The Ithaca College library is generally nondescript — students studying, working on papers and completing other academic work. This changed Wednesday evening when a tiger and a crowd in neon spandex danced through the library to LMFAO’s “Party Rock Anthem” to protest a shortage in consumer recycled paper.

Sponsored by ELAN, or the Environmental Leadership in Action Network, the flash mob was a “destress and vent” event designed partly to promote relaxation the week before finals and partly to protest the library, which uses 30 percent post-consumer recycled paper paper. The group hoped to urge the college to move up to 100 percent recycled paper, according to ELAN.

Without a table or chair empty in the library, more than 30 people were dancing and yelling in protest. The mob met at 5:20 p.m. at the Free Speech Rock and then danced its way across the Academic Quad to the library. Some students in the library snapped photos and recorded video with cell phones. Public Safety responded to a disruption in the library, but officers did not take down any names.

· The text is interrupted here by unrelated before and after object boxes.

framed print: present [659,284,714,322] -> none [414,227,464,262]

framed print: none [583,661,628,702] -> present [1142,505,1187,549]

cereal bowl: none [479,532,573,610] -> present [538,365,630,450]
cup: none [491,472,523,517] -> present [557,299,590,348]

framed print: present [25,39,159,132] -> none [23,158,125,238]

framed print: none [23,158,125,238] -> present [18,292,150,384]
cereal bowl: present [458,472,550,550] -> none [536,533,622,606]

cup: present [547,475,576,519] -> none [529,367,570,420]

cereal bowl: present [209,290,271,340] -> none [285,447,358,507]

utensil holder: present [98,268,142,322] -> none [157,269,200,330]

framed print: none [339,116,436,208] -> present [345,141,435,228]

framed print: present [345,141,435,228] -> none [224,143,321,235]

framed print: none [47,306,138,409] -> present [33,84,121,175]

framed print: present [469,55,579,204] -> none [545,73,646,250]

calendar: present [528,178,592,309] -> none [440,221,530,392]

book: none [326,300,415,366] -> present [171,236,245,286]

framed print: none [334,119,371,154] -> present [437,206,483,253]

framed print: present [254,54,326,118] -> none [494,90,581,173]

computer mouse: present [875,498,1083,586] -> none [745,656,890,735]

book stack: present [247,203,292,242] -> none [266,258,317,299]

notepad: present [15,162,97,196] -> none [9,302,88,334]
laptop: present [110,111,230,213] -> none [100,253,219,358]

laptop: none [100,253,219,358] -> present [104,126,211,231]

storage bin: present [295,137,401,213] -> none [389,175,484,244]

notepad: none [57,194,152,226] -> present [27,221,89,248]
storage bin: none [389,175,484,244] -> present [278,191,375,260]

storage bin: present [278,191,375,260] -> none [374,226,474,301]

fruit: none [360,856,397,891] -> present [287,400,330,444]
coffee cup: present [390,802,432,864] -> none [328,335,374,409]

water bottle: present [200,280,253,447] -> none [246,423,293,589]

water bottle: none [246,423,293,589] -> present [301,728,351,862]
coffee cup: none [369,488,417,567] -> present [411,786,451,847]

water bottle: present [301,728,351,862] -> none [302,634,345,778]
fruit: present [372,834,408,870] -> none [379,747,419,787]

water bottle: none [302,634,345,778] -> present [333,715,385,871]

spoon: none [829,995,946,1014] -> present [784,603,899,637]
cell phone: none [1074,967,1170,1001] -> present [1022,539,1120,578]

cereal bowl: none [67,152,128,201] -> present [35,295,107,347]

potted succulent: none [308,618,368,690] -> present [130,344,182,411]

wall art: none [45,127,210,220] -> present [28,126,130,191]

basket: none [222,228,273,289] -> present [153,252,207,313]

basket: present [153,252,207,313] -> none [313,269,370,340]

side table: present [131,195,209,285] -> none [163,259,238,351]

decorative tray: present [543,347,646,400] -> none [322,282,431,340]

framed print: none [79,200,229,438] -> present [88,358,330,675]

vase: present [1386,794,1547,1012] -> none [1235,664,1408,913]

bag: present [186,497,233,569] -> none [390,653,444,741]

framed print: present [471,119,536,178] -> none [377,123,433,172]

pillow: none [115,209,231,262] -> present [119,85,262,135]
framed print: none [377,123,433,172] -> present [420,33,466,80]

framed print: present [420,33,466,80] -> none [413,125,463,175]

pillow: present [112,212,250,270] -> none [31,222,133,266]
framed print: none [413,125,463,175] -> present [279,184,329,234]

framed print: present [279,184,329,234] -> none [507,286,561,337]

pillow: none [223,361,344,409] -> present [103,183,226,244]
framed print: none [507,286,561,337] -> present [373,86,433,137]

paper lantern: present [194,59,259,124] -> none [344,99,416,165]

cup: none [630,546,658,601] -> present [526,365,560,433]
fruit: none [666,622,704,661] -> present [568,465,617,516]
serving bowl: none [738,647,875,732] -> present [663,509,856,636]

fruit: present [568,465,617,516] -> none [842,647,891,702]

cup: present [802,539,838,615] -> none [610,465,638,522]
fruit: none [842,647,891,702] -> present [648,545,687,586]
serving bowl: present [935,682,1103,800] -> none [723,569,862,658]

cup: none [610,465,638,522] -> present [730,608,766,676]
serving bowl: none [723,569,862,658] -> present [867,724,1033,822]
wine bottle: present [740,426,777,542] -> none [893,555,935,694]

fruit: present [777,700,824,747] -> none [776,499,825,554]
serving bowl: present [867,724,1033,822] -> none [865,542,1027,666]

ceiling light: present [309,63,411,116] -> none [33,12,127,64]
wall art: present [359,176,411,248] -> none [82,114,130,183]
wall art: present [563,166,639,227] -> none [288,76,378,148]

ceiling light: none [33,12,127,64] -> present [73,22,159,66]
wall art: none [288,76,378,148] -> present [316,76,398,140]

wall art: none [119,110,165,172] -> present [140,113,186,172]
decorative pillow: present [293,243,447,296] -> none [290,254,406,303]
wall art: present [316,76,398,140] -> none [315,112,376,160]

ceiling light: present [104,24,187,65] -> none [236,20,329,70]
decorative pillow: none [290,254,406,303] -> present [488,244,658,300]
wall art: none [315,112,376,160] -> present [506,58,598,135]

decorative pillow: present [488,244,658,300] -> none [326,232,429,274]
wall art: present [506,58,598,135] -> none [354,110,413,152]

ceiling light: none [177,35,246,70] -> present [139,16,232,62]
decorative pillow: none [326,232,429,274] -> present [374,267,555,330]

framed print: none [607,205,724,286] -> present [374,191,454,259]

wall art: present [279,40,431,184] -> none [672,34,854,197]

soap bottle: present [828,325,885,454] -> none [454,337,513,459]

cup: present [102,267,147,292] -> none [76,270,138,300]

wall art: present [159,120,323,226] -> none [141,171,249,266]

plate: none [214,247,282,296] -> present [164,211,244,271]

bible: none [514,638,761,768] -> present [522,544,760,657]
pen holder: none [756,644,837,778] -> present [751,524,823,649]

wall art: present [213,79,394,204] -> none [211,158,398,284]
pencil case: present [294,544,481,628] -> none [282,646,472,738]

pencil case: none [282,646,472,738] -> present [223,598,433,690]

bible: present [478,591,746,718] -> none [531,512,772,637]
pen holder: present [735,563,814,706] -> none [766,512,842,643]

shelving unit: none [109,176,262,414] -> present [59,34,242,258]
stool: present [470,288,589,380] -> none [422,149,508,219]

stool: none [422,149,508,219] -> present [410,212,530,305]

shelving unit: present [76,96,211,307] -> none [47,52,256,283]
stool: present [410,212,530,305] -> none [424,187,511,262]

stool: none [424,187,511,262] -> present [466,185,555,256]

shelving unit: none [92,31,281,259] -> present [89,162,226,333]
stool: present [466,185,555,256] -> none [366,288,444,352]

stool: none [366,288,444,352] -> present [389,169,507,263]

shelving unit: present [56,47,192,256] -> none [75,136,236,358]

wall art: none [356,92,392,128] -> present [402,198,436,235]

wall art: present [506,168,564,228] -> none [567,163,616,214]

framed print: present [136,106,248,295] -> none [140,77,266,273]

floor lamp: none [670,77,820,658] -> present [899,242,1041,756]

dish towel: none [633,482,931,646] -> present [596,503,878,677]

Sophomore Allison Currier, a member of ELAN’s executive board, stressed the importance of the mob’s message through “Operation Tiger,” the group’s name for the flash mob protest, due to deforestation.

“Our campaign is kind of based out of the Paradise Rainforest in Indonesia,” Currier said. “It’s the example we keep bringing it to. There is a lot of natural, beautiful places around the world that are being illegally torn down and ruined because of corporate relationships with illegal pulp industry loggers. It’s really unfortunate, and it’s something a lot of people don’t know is happening.”

Currier said the deforestation is negatively affecting the people native to the area and Sumatran tigers, a species that may have as few as 400 left in the world, according to the Sumatran Tiger Trust. By using recycled paper, she said, demand for logging decreases and reduces carbon emissions.

The library’s General Services said 30 percent post-consumer recycled paper is the current standard on campus. Lisabeth Chabot, a college librarian, said the college places an emphasis on recycled paper, but the school has had problems with entirely recycled paper in the past.

“General Services has had some experience with 100 percent recycled paper,” Chabot said. “They found that the increased amount of paper dust led to a high number of service calls and increased downtime for the printing and copying machines while they were being serviced.”

Chabot said the library’s goal is to upgrade to 50 percent post-consumer recycled paper in the future and perhaps even more down the road.

“As production technology improves, I expect that the issues with 100 percent recycled paper will be resolved,” Chabot said. “It will eventually become the college’s standard paper.”

Sophomore Rebecca Billings, one of the participants in the flash mob, said she was pleased with the protest’s turnout.

“We had a lot more people than I was expecting at least, so that was really good,” Billings said. “It’s just the idea that we are getting the organization out there and getting everybody to start thinking about the issue that’s really important.”

Some students, such as sophomore Malcolm Temple, thought the mob was a distraction in an environment designed for study, not protest.

“I got the point of the mob,” Temple said. “It was kind of annoying for the library since you come here to study in a quiet setting.”

Despite a few noise complaints, Currier said ELAN will not stop advocating for a change toward 100 percent post-consumer recycled paper at the college, especially since the college is credited as one of the most sustainable schools in the country.

“There is a lot that people don’t know about where their products come from, and pulp and paper products are something we can’t help but use every day in an educational institution,” Currier said. “I know Ithaca College wants 100 percent post-consumer recycled sustainable paper, but we just need the students to speak up and demand it.”